1.6.2.3 Mekanisme Kekerasan Simbolik

Bourdieu berpendapat bahwa kekerasan berada dalam lingkup kekuasaan. Hal tersebut berarti kekerasan merupakan pangkal atau hasil sebuah praktik kekuasaan. Ketika sebuah kelas mendominasi kelas yang lain, maka di dalam proses dominasi tersebut akan menghasilkan sebuah kekerasan. Kekerasan muncul sebagai upaya kelas dominan untuk melanggengkan dominasi atau

kekuasaannya dalam struktur sosial. Jadi kekuasaan dan kekerasan merupakan dua konsep yang tidak terpisahkan (Martono, 2012: 39).
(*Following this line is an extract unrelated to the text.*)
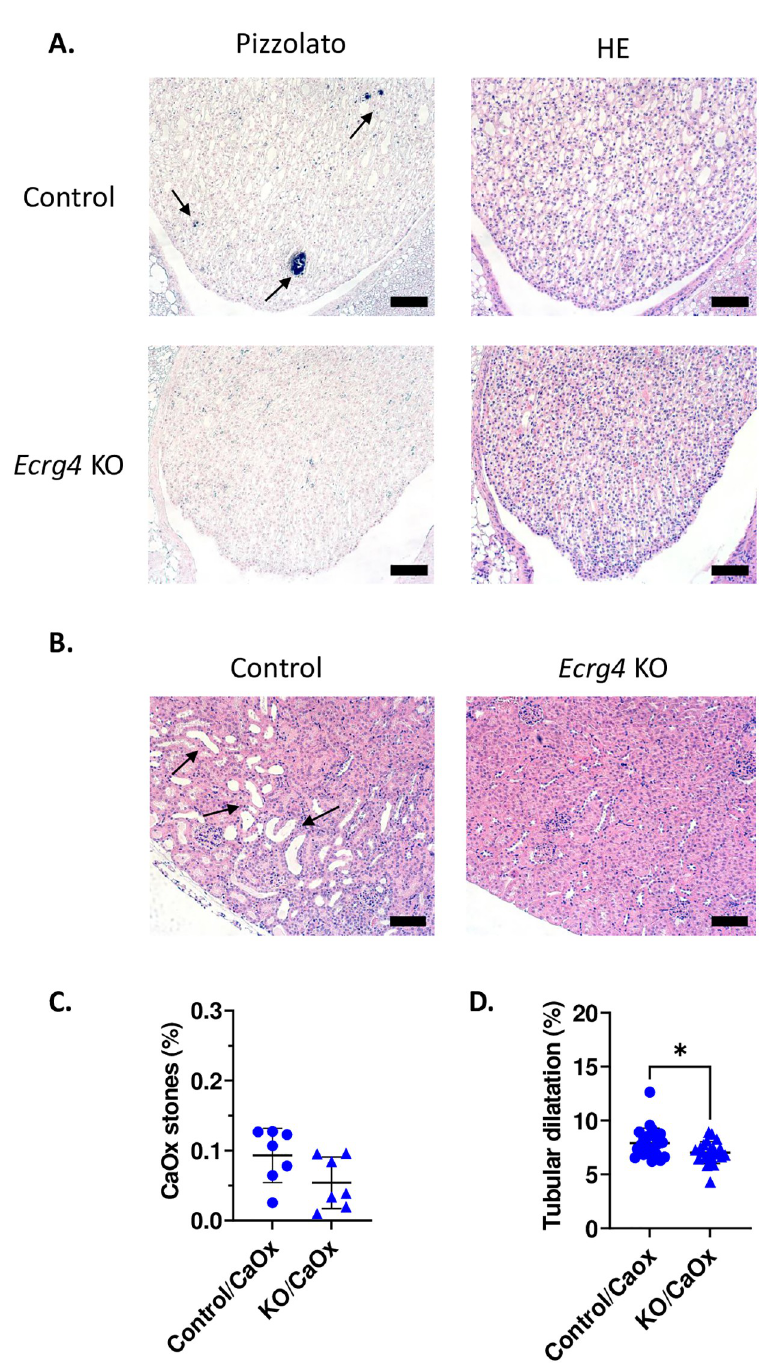
Fig 4. Ecrg4 KO male mice have less renal tubular obstruction after 8 days of CaOx diet. (A) Representative pictures of renal papilla stained by Pizzolato (left panels) or Hematoxylin-eosin (HE, right panels) at 20x magnification. Intraluminal crystals and tubular dilation are visible in control mice but not in Ecrg4 KO mice. Bars represent 100um. (B) HE staining of sections of the cortex of kidneys from control and Ecrg4 KO male mice kidneys, after 8 days of CaOx diet, at 20x magnification. Bars represent 100um. The black arrows indicate the intraluminal crystals (A), as well as the tubular dilatation (B) in the control mice. (C) Quantification of the CaOx crystals in kidney tissue expressed as percentage of crystal surface over the kidney section (n = 7). (D) Quantification of tubular dilation of the cortex expressed as percentage of surface dilated over the whole surface (5 sections/mouse; n = 7). Data are shown individually and as mean ± SD. P values are calculated using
Menurut Bourdieu kekuatan simbolik adalah kekuatan membangun realitas, dan yang cenderung membentuk tatanan ilmu pengetahuan khususnya dunia sosial (Bourdieu, 2012: 166). Kekerasan simbolik yakni kekerasan yang tidak kasat mata. Kekerasan semacam ini korbannya bahkan tidak sadar atau tidak merasakan sebagai sebuah kekerasan, tetapi sebagai sesuatu hal yang wajar dan alamia (Haryatmoko, 2016: 56).
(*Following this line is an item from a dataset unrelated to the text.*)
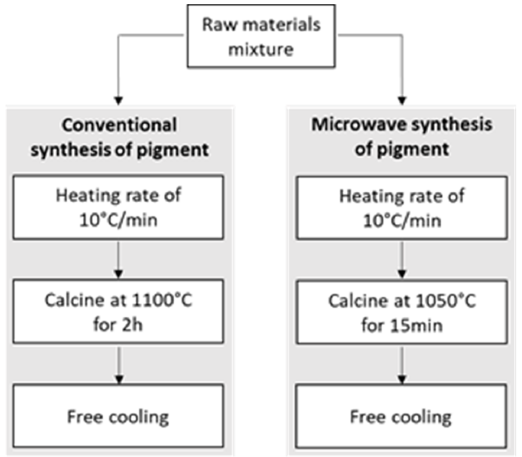
Figure 1. Procedures followed for the pigment synthesis: conventional and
Bourdieu juga menjelaskan bahwa kekerasan tidak selalu berbentuk aksi fisik. Kekerasan bisa terbentuk melalui simbol. Kekerasan simbolik dilakukan dengan mekanisme “penyembunyian kekerasan” yang dimiliki menjadi sesuatu yang diterima sebagai “yang memang seharusnya demikian” proses ini berlangsung secara inkalkulasi atau secara terus-menerus (Martono, 2012: 40).
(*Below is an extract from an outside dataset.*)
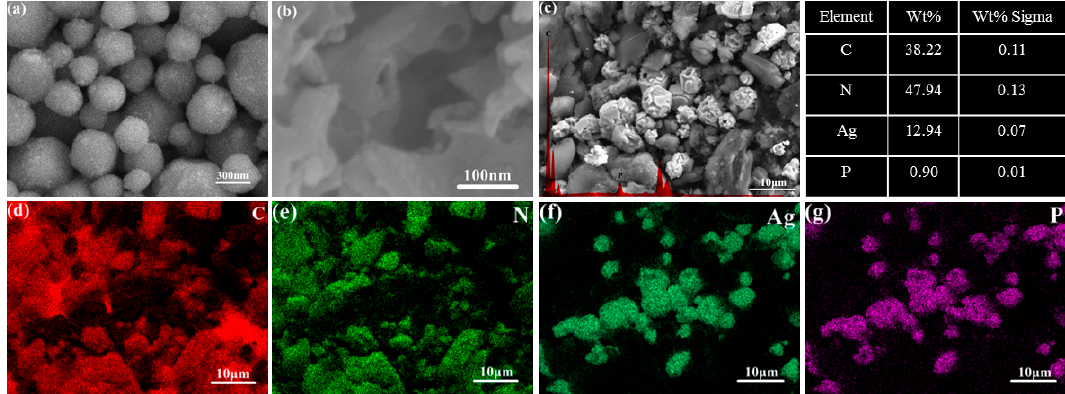
Figure 2. SEM images of: Ag 3 PO 4 ( a ); g-C 3 N 4 ( b ); and AgCN (inset with element ratio) ( c ); and corresponding element mapping of AgCN composite ( d – g ).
Tiga istilah yang digunakan Bourdieu mengenai dominasi simbolik, kuasa simbolik serta kekerasan simbolik merujuk kepada satu hal yaitu kekerasan. Kekerasan simbolik dapat dilakukan melaui dua cara pertama, mekanisme eufemisme, kedua, mekanisme sensorisasi (Haryatmoko, 2003) dan (Martono 2012:40).

1.6.2.3.1 Eufemisme

Eufemisme adalah penghalusan. Biasanya membuat kekerasan simbolik menjadi tidak tampak, bekerja secara halus, tidak dapat dikenali, dan dapat dipilih secara “tidak sadar”. Bentuk eufemisme dapat berupa kepercayaan, kewajiban,

kesetiaan, sopan santun, pemberian, utang, pahala, atau belas kasihan ( Martono, 2012: 40).

1.6.2.3.2 Sensorisasi

Sensorisasi menjadikan kekerasan simbolik tampak sebagai bentuk sebuah pelestarian semua bentuk nilai yang dianggap sebagai “moral kehormatan”, seperti kesantunan, kesucian, kedermawanan, dan sebagainya yang biasanya dipertentangkan dengan “moral yang rendah” seperti: kekerasan, kriminal, ketidakpantasan, asusila, kerakusan, dan sebagainya ( Martono, 2012: 40).

1.6.2.3.3 Rangkuman

Penelitian ini menggunakan pendekatan diskursif perspektif Pierre Bourdieu. Bahasa menurut Bourdieu adalah sebagai alat komunikasi yang tidak bersifat netral, dan memiliki kepentingan. Bahasa adalah simbol kekuasaan yang di dalamnya tersembunyi dominasi simbolik. Bahasa merupakan alat dalam menjalankan kekerasan simbolik. Kekerasan simbolik adalah kekerasan yang tidak kasat mata, tidak tampak dan tidak dirasakan sebagai sebuah bentuk kekerasan. Kekerasan berada dalam lingkup kekuasaan dan dominasi. Dua mekanisme terbentuknya kekerasan simbolik yakni Eufemisme dan mekanisme sensorisasi.